2. Research + product verification
We read the primary sources for any claim: the X (Twitter) API docs, the WhatsApp Cloud API docs, and any tool we're comparing against. Every setup flow is walked against the live WallaWhats platform. If something doesn't work as documented, we file it as a product bug before we ship the article.
3. Drafting
Most drafts are produced with AI assistance under a content-generation prompt that carries the article brief, the verified facts from step 2, and our voice guide. Drafts land in the repo as a .md file with full frontmatter, ready for review — no marketing template, no separate CMS.
4. Human review
A named reviewer reads every draft end-to-end. Their job is to catch:
- Any claim that isn't supported by the primary sources or doesn't reproduce against the live product
- Comparisons that overstate our position or misrepresent another tool's current offering
- Advice that would waste the reader's time or money if they took it — plan selection, alert-volume expectations, setup paths
- Copy that reads like marketing rather than practical guidance
5. Refinement + final read
The reviewer's flags come back as revisions, applied by AI against the original draft plus the reviewer's specific feedback. The reviewer then reads the revision to confirm every flag was addressed — not just acknowledged.
6. Localization
We translate every ship-ready article into 40 additional locales. Each translation preserves the accuracy of the original — screenshots and steps aren't rewritten, only prose is localized. The English article is always canonical; if a translated variant disagrees with English, English wins.

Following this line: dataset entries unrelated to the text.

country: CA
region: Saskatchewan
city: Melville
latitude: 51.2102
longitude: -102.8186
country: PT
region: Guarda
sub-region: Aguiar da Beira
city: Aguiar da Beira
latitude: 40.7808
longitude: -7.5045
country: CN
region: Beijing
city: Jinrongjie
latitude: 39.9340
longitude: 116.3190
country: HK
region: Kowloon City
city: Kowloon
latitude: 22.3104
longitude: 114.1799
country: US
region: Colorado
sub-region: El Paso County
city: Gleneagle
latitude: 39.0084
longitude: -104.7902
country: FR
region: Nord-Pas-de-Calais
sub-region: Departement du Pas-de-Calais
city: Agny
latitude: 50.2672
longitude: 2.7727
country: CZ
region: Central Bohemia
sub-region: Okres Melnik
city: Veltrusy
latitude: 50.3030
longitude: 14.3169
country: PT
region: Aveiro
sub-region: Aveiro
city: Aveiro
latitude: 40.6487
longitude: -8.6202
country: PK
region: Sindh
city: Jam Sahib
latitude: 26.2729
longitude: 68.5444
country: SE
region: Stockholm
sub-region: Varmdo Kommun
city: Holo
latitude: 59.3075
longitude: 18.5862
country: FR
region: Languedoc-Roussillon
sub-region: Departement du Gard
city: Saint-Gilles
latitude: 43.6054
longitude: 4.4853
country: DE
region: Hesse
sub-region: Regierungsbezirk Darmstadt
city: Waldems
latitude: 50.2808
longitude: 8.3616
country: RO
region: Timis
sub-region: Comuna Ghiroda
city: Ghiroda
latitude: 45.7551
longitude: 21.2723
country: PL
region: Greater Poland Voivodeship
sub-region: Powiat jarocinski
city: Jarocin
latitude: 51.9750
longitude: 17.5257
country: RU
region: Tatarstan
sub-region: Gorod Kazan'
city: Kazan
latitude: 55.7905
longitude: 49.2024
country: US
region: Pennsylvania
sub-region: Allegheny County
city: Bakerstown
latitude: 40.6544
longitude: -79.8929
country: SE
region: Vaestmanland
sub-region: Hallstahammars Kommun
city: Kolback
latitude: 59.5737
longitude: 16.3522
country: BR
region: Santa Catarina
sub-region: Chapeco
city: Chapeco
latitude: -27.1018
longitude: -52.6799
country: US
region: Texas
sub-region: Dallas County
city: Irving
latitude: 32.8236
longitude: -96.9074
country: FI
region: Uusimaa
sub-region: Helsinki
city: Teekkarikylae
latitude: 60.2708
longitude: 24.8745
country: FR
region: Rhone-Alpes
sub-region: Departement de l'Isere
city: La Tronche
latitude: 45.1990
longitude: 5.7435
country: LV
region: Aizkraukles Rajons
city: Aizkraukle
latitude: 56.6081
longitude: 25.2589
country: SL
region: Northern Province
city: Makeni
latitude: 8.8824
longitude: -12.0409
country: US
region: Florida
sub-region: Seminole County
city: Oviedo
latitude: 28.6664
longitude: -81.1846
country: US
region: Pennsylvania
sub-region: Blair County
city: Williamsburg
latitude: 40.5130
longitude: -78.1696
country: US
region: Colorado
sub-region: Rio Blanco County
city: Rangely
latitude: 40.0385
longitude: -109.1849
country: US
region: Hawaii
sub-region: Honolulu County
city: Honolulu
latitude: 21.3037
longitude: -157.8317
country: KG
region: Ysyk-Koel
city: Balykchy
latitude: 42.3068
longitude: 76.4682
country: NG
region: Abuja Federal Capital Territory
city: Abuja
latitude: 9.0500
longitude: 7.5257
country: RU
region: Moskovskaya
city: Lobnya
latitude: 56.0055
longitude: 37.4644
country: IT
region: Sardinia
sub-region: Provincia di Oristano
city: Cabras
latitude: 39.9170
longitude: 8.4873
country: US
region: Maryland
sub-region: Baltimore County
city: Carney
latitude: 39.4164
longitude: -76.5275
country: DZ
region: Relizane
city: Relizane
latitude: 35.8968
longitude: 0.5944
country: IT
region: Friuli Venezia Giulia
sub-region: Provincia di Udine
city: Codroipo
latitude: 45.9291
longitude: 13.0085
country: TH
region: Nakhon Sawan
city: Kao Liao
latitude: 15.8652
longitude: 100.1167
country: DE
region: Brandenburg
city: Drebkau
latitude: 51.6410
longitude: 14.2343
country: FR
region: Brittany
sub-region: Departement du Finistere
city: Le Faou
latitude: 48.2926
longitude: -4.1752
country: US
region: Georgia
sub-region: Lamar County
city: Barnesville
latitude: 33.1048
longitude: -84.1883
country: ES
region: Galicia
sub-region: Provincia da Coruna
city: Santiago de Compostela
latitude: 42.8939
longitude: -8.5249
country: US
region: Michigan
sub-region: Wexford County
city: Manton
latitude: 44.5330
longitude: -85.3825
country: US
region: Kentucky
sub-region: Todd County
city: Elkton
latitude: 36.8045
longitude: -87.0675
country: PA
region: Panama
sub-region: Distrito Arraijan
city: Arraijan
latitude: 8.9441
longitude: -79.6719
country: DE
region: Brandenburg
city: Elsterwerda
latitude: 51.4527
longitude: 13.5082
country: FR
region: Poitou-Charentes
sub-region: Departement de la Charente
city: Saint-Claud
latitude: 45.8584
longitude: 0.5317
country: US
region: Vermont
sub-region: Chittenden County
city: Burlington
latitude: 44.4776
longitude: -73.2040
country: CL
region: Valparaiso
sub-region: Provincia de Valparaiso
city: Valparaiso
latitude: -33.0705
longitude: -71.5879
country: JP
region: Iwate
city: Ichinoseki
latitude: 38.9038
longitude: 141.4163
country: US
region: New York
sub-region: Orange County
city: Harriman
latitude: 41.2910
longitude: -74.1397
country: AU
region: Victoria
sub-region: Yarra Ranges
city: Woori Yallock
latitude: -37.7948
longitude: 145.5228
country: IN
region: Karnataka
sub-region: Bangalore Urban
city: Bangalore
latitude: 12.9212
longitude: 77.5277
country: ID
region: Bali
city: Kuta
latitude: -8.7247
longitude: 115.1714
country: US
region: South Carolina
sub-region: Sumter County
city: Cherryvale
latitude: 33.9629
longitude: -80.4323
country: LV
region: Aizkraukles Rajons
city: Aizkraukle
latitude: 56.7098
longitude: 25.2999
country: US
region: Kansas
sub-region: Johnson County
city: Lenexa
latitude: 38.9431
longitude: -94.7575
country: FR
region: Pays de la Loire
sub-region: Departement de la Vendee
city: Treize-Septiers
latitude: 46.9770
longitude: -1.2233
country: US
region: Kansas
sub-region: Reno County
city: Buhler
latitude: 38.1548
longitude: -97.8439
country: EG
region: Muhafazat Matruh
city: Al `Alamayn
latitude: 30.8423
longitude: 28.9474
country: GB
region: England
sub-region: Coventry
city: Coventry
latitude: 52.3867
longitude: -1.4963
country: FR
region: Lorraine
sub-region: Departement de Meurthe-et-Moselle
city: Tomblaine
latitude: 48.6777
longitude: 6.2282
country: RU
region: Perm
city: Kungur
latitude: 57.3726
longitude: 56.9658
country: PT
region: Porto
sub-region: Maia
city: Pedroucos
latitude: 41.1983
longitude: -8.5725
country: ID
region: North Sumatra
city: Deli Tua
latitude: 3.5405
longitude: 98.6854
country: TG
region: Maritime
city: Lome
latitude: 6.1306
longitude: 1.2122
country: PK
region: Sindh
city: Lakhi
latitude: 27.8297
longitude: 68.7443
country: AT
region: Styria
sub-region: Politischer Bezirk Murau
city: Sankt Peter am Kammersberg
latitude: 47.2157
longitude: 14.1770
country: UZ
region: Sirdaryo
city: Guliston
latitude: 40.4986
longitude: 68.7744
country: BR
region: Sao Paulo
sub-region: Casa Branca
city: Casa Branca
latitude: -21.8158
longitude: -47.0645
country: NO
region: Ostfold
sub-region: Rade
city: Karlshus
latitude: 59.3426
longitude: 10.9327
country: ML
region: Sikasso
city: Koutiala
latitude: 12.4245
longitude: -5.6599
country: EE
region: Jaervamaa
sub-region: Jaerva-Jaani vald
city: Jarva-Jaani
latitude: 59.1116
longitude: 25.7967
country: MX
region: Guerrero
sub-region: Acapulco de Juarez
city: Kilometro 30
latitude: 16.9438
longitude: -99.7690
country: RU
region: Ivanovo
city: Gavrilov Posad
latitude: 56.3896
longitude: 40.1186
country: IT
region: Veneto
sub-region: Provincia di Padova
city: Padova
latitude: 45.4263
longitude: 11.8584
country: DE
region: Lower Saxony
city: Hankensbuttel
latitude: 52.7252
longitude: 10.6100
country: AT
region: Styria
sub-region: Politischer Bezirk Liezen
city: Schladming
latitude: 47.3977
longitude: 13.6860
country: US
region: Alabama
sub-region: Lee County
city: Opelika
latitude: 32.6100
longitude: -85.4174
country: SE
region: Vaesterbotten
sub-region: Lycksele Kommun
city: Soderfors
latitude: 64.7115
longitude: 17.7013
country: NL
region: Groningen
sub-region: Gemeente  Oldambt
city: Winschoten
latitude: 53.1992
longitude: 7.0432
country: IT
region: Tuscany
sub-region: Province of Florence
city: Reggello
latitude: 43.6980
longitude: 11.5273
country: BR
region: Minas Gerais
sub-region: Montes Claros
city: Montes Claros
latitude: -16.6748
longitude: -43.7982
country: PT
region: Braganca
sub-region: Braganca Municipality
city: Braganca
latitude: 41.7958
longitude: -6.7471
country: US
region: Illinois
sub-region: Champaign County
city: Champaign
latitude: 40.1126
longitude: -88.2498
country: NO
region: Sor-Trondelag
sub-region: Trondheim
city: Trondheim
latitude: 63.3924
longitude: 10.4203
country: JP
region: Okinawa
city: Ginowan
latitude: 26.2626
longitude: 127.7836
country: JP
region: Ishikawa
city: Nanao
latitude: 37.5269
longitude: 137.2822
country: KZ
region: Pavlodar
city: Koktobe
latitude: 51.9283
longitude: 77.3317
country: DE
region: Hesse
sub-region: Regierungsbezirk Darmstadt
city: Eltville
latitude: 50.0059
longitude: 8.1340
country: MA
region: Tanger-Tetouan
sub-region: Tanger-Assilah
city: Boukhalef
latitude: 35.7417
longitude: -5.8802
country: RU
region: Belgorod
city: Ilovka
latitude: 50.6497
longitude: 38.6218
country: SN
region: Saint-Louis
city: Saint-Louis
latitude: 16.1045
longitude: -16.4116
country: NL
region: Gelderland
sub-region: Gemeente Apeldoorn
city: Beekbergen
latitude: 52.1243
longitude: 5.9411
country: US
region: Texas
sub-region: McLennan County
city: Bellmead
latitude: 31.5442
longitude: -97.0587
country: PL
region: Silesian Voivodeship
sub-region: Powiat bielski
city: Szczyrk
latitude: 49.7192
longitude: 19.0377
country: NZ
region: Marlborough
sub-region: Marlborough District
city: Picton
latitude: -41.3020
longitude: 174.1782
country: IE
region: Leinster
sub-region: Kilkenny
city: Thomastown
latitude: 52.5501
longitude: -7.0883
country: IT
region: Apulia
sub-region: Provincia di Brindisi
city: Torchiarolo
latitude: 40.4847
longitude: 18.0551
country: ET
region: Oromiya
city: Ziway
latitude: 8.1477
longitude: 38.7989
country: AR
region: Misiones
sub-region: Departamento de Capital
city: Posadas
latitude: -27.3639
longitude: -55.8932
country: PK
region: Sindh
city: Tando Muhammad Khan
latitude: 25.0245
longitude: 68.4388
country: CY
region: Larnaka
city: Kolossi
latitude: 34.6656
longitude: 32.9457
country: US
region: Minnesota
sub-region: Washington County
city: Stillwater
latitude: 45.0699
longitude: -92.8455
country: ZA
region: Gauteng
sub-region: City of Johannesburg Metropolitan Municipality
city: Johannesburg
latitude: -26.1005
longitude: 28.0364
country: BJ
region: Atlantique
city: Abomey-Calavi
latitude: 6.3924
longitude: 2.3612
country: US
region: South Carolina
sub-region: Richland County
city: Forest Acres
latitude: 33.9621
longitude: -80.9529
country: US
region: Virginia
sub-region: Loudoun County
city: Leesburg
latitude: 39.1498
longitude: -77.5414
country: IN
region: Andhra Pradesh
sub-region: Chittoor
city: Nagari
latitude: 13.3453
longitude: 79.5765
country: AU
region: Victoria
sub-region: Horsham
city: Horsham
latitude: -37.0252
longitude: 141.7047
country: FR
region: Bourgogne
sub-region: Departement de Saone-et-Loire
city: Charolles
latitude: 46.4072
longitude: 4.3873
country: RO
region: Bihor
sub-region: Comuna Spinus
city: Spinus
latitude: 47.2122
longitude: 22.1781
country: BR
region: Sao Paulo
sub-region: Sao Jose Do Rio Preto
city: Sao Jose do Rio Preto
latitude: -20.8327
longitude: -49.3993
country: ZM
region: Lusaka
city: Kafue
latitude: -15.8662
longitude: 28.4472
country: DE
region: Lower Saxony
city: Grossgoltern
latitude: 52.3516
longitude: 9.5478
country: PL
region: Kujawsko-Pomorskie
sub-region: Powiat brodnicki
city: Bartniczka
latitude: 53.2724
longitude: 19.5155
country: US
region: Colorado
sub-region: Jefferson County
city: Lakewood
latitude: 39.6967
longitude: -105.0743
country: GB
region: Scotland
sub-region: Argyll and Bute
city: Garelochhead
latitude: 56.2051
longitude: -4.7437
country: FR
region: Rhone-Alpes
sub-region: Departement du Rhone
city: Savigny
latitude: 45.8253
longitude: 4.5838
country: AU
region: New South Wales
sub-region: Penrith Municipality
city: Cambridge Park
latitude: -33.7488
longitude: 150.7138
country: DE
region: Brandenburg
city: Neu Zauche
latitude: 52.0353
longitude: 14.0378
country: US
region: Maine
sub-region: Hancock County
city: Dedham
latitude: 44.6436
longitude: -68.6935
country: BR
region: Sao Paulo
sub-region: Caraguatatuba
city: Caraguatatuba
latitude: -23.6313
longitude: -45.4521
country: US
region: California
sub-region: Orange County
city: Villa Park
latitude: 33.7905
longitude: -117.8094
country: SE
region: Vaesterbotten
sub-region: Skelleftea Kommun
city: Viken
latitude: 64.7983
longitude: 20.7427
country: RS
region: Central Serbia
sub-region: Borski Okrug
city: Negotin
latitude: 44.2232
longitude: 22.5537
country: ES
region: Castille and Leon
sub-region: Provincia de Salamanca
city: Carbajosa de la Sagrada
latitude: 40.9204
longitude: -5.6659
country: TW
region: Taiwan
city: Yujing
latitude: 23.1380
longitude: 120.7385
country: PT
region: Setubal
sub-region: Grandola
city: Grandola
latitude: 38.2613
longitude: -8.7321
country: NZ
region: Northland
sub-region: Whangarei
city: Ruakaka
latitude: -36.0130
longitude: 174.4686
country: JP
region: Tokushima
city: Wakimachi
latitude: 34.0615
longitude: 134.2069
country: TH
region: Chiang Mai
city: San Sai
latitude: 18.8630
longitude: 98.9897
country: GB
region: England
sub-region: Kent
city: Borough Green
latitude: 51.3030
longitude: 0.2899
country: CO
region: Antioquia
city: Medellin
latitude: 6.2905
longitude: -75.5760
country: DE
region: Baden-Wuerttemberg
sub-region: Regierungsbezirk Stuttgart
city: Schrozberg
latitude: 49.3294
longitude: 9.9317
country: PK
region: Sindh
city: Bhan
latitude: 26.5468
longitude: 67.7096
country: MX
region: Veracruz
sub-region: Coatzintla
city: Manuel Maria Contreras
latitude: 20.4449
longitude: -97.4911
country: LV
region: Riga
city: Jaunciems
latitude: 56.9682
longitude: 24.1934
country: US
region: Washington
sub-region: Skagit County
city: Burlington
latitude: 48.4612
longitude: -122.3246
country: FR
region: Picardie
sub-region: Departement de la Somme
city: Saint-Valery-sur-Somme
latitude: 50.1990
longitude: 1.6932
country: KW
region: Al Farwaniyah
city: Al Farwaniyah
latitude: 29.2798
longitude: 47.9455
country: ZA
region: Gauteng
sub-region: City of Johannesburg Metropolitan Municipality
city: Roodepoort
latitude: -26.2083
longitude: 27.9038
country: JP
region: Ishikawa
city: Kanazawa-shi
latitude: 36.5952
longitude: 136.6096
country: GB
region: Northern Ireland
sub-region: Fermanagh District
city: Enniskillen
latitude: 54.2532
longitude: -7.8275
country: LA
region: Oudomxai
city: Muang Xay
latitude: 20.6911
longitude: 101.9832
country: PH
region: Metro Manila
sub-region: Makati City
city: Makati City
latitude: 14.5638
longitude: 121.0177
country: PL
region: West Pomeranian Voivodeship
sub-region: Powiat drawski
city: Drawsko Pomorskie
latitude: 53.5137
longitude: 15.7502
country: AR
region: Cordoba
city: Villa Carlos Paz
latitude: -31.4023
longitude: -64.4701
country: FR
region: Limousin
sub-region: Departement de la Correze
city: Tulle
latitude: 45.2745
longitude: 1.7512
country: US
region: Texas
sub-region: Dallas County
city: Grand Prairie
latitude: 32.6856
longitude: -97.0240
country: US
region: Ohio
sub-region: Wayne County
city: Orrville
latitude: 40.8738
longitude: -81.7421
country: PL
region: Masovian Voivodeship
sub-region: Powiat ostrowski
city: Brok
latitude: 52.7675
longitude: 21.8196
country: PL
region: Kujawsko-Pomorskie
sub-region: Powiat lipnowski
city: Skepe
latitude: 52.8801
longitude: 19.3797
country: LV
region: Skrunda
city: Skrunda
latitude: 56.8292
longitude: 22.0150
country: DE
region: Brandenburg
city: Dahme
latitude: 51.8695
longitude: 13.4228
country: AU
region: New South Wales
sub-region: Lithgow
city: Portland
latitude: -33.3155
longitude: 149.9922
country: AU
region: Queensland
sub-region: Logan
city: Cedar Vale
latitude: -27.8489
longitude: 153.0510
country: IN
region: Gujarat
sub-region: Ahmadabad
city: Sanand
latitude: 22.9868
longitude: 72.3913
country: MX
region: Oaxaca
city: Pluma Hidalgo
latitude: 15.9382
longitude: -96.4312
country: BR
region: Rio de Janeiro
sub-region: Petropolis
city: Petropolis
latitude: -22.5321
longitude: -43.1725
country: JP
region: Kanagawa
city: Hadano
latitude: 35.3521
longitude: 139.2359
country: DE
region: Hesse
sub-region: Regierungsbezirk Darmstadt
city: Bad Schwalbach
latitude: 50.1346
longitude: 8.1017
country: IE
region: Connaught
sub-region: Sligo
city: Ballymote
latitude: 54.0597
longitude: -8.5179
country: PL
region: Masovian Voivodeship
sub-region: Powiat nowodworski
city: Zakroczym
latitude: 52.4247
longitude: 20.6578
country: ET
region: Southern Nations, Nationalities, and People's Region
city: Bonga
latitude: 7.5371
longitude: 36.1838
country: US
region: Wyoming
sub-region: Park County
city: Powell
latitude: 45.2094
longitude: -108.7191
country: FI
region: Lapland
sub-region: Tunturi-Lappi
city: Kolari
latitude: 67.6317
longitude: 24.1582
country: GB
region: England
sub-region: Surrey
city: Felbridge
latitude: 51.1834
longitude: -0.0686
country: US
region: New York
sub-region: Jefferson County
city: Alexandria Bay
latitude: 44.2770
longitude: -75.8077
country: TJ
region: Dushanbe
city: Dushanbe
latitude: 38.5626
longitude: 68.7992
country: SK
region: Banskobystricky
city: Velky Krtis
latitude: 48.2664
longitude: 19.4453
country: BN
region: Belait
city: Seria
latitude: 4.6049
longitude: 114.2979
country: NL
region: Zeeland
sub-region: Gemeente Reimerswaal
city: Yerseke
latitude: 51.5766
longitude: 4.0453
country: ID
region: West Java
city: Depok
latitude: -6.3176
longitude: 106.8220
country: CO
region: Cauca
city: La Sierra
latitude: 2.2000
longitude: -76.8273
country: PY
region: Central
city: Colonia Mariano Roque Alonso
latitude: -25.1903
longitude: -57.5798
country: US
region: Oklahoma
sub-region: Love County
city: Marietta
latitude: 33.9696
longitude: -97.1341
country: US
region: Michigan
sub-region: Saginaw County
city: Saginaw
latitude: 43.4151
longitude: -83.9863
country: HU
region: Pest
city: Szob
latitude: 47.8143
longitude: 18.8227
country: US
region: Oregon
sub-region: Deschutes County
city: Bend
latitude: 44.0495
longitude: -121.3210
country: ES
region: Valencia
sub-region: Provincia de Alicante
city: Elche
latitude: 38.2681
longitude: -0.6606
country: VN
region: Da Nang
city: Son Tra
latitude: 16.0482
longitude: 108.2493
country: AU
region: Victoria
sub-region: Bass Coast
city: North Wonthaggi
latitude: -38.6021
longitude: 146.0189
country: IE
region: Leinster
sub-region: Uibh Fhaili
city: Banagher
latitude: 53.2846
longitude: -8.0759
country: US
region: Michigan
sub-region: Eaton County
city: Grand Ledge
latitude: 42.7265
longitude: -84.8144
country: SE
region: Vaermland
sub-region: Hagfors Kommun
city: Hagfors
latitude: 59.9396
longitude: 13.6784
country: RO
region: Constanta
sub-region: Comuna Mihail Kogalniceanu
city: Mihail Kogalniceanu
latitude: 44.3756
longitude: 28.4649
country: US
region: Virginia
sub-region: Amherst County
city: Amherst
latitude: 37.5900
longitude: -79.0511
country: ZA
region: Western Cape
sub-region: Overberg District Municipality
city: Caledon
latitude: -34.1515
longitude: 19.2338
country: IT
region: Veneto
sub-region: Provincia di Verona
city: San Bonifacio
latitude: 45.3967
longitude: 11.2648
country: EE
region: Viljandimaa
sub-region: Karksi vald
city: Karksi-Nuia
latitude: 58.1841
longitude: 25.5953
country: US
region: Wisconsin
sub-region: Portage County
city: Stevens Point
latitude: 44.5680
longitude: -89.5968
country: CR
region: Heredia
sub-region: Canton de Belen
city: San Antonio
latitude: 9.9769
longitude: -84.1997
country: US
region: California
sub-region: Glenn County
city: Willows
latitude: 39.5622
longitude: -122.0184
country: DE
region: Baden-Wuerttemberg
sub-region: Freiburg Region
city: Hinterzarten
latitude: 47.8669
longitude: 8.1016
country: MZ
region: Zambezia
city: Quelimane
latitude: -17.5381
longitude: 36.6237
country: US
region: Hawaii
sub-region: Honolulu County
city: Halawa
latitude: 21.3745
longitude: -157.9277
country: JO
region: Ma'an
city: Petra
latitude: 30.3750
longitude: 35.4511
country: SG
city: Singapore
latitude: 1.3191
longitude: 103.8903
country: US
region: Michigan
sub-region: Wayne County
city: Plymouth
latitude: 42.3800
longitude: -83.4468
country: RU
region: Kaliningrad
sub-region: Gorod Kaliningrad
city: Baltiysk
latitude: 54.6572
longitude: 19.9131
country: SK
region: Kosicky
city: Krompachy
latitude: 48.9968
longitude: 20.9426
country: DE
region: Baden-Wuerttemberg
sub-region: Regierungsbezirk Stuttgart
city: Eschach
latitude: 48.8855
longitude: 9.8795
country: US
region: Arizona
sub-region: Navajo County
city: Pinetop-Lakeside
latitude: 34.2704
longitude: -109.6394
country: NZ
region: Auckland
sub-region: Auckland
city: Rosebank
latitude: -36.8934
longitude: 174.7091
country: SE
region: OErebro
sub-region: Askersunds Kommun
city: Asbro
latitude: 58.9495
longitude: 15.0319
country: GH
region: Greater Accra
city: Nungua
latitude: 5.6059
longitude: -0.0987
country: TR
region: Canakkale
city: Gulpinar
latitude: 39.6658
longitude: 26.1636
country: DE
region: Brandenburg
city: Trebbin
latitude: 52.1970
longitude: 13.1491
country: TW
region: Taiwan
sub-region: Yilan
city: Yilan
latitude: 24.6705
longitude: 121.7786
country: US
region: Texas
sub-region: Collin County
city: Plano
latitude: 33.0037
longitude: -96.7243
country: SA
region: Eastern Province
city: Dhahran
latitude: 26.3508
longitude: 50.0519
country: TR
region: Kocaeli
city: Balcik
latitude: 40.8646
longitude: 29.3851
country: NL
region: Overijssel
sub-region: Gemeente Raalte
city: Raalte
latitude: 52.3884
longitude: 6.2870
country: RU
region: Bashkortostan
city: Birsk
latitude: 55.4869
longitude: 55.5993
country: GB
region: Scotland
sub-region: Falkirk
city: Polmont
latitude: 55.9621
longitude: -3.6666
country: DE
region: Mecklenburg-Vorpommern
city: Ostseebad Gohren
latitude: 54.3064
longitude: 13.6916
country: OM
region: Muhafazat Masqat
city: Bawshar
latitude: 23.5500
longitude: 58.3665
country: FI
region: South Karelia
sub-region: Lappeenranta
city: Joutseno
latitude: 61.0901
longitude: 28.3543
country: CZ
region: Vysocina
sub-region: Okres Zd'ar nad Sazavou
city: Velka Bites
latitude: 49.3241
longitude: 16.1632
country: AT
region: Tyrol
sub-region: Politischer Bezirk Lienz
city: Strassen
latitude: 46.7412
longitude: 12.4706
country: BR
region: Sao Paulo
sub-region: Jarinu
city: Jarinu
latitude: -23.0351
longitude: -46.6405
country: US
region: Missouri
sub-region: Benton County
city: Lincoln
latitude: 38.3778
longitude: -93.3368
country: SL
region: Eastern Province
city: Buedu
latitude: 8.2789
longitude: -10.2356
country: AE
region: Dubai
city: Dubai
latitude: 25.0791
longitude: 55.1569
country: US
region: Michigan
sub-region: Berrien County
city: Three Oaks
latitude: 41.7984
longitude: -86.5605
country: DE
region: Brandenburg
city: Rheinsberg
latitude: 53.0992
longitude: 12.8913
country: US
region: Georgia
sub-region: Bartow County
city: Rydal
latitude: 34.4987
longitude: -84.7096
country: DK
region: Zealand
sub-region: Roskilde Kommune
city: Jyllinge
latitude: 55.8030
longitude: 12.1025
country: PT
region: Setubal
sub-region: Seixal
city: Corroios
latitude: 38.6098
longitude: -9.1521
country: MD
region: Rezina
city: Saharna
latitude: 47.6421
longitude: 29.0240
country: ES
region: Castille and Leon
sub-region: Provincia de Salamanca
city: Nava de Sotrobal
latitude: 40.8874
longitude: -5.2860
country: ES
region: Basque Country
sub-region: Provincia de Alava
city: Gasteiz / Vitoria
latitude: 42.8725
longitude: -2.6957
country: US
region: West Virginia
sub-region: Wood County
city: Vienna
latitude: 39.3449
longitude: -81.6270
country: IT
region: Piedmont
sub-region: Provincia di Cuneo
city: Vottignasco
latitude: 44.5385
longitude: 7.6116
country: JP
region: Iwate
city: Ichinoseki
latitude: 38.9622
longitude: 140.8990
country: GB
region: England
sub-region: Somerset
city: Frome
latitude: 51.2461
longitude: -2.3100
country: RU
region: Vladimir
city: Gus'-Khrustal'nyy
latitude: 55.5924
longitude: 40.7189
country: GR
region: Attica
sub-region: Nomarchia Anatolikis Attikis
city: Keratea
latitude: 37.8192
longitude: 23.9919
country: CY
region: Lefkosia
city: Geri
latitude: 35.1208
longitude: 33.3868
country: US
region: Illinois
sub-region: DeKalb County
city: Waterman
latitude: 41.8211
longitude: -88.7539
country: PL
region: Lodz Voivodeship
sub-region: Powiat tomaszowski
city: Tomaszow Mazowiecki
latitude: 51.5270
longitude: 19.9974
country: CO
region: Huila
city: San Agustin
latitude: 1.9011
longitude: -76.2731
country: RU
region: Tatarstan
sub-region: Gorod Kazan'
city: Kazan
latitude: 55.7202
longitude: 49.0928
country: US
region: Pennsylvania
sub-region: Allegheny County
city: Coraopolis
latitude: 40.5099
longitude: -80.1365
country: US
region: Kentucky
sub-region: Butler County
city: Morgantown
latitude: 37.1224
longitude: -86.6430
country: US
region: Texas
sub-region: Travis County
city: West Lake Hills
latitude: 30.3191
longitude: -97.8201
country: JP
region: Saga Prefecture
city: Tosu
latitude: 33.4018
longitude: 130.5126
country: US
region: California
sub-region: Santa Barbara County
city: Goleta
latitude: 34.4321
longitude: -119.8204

7. Publication + AI disclosure
Every published article carries a visible AI-content disclosure (bottom of every post) explaining that the article was AI-assisted and human-reviewed. This is a Google helpful-content signal and a promise to the reader that the provenance of what you're reading is not hidden.
Keeping content fresh
X and the tools around it move quickly. Interfaces change. APIs get deprecated. Best practices evolve. Content that was accurate when it shipped can become misleading a year later.
We run an automated SEO and freshness tracker over the whole corpus every week. It pulls Search Console signals, does a per-page on-page audit, and identifies posts that are ranking for outdated queries or referencing deprecated behaviour. The result becomes a work-list of concrete edits — mostly mechanical (fix an outdated figure, replace a deprecated step), some human-judged (whether an article needs a substantive rewrite vs. retirement).
Every post carries an Updated: date in the hero, distinct from its original publish date, so you know how fresh the content in front of you actually is.
Our editorial principles
Product accuracy over speed
We'd rather ship one accurate, verified article per week than four articles that skim a topic. If a claim can't be supported against the live product, it doesn't ship. Full stop.
Named humans review everything
Every article's editorial review is done by a specific, named person — see the byline of any post. We don't publish anonymously and we don't hide behind institutional voice.
Localization respects the source
Translations preserve the facts of the English original. Locale-specific prose, punctuation, and idiom are adjusted; the underlying claims are not.
Comparisons cite primary sources
Every claim about another tool links to that tool's own current docs or behaviour. If its offering has changed since we wrote about it, we correct the article — we don't leave stale comparisons in place.
Practical over clever
We optimize for whether the article helps a real person make a real decision — not for how clever the framing is or how novel the take.
Transparent about AI
Every AI-assisted article says so, at the bottom, in every locale, on every publication. No hedge, no marketing framing.
Our commitment
If you find something on this blog that's factually wrong, outdated, or misrepresenting another product, we want to know. Reach out via hello@wallawhats.com. We correct articles openly — every substantive edit bumps the Updated: date and preserves an audit trail in Git history.
Trust is the whole point of telling people what's worth their attention in the first place. We hold ourselves to the same standard.